## Exercise passage
▬▬▬

The Vatican text defines transsexualism as a psychic disorder of
those whose genetic makeup and physical characteristics are unambiguously of one sex but who feel that they belong to the
opposite sex. In some cases, the urge is so strong that the person
undergoes a “sex-change” operation to acquire the opposite sex’s
external sexual organs. The new organs have no reproductive
function.
The evidence is that Transsexuality does involve intersex - that part of the body, the lymbic nucleus of the brain, the part that determines “body map” and sense of which gender they are, is cross-gendered.

The letter is perfectly correct when it says that no amount of external surgery can change sex. That it is set at time of birth (actually some time before, at the end of the first trimester, we believe). The letter is incorrect in that it is no more a “psychic disorder” than congenital blindness, and that the sex infants are assigned based on non-neurological criteria is correct.

Men remain men, women remain women, no matter what surgery they may have had. But some men are born looking like women, and some women are born looking like men. This causes immense discomfort in those son afflicted. Once the body is aligned (at least as far as medically possible) with the brain, the discomfort is cured.

▬▬▬

Dataset entries:
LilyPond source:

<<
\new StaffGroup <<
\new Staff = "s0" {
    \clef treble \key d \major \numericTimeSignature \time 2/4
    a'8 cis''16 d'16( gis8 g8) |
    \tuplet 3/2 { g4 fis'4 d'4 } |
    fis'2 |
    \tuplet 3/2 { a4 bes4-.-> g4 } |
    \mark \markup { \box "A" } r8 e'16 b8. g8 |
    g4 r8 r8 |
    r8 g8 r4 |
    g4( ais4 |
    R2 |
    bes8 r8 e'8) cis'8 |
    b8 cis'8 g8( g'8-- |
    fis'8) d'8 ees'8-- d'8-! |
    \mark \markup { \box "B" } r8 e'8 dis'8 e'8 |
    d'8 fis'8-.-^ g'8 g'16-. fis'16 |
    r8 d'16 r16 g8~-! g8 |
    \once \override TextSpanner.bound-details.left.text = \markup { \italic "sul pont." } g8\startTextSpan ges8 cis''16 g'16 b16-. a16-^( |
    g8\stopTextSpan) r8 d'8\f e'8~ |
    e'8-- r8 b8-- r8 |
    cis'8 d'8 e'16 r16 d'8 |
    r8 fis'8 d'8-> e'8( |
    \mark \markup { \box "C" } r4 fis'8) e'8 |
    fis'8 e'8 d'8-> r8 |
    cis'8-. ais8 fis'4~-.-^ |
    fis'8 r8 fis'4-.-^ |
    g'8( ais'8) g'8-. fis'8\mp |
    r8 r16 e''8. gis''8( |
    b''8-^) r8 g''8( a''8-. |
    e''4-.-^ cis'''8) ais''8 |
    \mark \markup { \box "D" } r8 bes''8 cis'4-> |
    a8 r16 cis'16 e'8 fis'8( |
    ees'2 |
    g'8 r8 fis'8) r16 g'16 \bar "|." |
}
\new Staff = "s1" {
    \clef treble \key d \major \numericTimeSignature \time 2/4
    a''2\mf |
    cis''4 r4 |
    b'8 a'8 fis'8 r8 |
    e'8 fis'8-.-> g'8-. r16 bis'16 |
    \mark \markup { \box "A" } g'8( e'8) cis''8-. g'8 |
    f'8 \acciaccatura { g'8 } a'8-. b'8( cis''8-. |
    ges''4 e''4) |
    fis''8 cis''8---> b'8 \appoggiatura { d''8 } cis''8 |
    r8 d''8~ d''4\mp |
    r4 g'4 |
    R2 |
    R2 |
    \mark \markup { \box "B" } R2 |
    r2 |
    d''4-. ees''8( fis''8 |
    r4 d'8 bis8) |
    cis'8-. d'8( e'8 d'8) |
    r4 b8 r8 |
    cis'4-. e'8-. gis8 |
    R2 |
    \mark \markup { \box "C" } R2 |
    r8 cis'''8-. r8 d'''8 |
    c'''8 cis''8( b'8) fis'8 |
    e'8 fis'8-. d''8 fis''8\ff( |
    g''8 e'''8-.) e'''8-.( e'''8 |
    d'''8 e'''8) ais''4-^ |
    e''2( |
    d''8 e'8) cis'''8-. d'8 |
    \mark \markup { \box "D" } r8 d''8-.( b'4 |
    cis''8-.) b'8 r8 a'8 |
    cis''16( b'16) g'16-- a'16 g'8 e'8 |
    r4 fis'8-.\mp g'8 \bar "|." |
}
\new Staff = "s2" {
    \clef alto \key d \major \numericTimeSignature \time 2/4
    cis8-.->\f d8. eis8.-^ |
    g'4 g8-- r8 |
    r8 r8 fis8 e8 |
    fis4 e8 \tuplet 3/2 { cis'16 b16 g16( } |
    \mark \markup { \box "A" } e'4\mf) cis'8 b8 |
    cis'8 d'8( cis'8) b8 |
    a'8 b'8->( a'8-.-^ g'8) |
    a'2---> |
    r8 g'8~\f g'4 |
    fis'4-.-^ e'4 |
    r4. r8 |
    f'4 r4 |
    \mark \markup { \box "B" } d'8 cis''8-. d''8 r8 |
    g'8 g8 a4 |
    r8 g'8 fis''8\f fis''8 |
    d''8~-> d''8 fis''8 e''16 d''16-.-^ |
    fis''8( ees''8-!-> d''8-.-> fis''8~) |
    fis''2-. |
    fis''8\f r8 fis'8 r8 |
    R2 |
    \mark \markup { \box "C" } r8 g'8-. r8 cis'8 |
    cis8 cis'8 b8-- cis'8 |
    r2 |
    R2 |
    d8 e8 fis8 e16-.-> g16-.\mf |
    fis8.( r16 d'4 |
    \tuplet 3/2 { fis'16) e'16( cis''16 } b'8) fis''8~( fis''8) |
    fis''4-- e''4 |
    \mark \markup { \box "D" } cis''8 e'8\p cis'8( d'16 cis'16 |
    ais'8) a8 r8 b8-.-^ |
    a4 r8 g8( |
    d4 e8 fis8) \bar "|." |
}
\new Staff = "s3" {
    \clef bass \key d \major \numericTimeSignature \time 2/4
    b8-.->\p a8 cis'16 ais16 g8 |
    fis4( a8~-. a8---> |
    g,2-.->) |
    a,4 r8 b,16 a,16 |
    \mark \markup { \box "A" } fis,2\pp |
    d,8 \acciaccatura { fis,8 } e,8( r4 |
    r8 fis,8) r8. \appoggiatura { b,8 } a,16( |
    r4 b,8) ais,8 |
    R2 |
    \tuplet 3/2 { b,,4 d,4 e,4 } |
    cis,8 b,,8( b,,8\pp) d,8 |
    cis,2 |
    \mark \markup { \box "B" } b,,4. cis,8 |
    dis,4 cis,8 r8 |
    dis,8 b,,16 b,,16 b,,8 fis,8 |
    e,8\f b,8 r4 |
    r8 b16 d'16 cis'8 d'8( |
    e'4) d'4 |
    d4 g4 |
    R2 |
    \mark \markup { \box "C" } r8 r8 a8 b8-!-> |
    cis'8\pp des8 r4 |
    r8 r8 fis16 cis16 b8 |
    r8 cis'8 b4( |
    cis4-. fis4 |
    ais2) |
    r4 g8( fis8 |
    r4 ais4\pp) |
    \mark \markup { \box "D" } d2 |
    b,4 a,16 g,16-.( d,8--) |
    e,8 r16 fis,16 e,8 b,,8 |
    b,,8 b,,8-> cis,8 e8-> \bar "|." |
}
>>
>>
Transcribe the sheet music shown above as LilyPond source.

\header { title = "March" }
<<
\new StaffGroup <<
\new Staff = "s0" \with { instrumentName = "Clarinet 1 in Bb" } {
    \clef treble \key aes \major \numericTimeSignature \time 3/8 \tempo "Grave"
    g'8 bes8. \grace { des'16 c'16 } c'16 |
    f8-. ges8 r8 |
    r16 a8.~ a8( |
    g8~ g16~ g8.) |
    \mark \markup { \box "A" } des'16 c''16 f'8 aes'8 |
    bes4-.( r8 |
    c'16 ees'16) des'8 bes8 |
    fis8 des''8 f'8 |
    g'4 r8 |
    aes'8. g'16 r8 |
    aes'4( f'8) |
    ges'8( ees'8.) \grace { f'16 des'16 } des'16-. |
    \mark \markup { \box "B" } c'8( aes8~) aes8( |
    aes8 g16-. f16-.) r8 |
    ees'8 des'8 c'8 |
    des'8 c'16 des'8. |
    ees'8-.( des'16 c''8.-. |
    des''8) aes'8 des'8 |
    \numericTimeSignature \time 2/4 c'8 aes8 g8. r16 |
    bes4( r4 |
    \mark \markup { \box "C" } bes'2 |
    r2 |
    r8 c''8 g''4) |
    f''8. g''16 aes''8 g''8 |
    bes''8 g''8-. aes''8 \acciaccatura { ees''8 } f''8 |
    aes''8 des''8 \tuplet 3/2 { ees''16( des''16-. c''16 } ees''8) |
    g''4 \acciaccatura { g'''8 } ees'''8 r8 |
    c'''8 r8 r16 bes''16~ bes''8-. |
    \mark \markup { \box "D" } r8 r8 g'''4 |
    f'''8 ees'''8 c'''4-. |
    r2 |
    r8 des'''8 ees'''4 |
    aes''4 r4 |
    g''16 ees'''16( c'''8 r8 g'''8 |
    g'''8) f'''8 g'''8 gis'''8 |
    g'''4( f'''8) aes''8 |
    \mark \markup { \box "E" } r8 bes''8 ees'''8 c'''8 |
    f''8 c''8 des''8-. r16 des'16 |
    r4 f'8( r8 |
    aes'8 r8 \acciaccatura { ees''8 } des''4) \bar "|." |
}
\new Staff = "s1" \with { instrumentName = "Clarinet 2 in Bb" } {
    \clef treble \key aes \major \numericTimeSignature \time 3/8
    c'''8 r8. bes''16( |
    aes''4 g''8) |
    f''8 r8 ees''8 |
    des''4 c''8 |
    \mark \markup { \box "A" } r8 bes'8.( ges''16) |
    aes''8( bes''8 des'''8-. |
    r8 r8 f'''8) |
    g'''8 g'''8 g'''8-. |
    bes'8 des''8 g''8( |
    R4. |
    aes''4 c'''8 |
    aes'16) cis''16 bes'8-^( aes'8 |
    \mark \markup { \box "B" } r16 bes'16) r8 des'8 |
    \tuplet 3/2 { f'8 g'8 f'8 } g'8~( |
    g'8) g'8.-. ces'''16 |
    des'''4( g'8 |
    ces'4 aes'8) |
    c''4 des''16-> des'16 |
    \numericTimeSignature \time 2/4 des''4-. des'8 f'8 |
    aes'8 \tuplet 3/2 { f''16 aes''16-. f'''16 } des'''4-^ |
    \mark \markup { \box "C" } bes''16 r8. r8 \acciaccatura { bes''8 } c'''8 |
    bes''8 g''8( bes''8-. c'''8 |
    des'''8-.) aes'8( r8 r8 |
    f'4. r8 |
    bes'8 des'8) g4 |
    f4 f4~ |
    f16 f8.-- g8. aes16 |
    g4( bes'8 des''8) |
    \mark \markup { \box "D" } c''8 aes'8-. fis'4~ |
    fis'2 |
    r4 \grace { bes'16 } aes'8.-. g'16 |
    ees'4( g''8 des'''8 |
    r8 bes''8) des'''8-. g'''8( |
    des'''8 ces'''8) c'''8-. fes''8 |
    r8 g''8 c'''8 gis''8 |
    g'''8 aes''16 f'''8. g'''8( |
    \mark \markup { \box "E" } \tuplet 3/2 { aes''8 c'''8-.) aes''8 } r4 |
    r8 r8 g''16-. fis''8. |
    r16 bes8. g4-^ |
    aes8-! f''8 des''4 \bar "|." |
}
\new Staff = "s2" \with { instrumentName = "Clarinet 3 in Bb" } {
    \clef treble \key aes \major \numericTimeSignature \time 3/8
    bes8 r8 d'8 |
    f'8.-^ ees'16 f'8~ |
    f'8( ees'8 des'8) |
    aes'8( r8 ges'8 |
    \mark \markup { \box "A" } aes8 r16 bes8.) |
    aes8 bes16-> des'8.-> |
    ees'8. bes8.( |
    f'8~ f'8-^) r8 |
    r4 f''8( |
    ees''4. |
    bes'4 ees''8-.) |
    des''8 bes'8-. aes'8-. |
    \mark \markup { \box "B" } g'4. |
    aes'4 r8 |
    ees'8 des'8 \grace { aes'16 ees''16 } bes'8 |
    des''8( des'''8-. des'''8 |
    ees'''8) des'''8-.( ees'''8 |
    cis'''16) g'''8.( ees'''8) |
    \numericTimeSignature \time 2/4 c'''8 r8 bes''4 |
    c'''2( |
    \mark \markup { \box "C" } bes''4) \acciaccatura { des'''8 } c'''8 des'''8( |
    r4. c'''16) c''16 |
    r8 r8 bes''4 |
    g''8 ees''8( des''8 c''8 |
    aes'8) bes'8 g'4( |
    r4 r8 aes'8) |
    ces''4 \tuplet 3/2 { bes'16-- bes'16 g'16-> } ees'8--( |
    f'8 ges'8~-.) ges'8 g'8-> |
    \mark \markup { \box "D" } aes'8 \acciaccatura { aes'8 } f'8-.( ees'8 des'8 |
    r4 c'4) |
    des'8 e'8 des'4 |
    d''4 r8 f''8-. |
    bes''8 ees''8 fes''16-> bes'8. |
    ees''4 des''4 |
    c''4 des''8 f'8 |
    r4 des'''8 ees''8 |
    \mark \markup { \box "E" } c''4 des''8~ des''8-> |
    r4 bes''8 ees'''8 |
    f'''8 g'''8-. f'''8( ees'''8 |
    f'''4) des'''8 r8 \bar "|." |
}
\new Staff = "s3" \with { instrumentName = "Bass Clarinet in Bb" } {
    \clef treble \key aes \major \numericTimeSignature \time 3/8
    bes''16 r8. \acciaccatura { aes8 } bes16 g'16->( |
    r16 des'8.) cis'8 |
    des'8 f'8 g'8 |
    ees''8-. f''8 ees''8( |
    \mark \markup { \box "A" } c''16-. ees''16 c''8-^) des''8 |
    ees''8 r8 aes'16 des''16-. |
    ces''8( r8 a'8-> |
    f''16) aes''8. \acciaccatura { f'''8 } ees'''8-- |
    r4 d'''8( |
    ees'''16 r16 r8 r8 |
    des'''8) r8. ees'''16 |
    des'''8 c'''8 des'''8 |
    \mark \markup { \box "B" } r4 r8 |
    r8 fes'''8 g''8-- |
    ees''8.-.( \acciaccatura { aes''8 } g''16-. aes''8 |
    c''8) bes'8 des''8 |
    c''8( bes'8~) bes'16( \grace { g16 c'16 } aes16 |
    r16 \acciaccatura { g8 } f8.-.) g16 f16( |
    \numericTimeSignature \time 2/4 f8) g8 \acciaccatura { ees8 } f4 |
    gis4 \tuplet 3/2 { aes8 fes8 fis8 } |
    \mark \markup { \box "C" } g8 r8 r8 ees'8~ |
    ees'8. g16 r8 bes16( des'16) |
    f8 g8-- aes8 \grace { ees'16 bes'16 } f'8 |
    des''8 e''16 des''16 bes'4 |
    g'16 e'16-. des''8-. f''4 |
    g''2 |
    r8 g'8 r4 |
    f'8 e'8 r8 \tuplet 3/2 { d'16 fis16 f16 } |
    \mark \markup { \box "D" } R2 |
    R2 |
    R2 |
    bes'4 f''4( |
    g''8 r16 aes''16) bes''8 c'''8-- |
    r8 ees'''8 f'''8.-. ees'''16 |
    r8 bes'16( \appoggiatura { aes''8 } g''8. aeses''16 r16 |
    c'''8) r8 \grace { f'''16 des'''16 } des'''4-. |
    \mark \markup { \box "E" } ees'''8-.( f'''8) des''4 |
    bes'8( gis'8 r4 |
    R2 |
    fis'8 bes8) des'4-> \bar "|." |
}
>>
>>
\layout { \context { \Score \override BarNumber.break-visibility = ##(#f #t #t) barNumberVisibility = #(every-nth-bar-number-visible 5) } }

▬▬▬

Extend the commentary on the Vatican letter about transsexualism, starting right after its final sentence.

## Expected answer
The Vatican document’s specific points include:
– An analysis of the moral licitness of “sex-change” operations. It
concludes that the procedure could be morally acceptable in certain extreme cases if a medical probability exists that it will “cure” the patient’s internal turmoil.
Good! Except the word doesn’t appear to have gone out, and we still have Catholic medical establishments refusing all treatment for transsexuals under all circumstances whatsoever.
– But a source familiar with the document said recent medical evidence suggested that in a majority of cases the procedure increases the likelihood of depression and psychic disturbance.
There is no evidence of this, and some 280+ medical papers saying the opposite. There is exactly one paper to this effect (1980 isn’t exactly recent), and the results of that have never been replicated. The data sets in this one study were carefully chosen, and contradictory evidence discarded, to reinforce a pre-determined conclusion.

Unfortunately, the pre-determined conclusion was that of Dr McHugh, erstwhile advisor on sexual matters to the Vatican.
This interrelationship of cultural antinomianism and a psychiatric misplaced emphasis is seen at its grimmest in the practice known as sex-reassignment surgery. I happen to know about this because Johns Hopkins was one of the places in the United States where this practice was given its start. It was part of my intention, when I arrived in Baltimore in 1975, to help end it.
And the evidence was selected accordingly. First the verdict, then the trial.
 
One area I must applaud Dr McHugh strongly for is his opposition to genital surgery of intersexed infants.

We cannot know what gender they are until they can tell us, usually by age 5, often by age 3, almost always by age 7.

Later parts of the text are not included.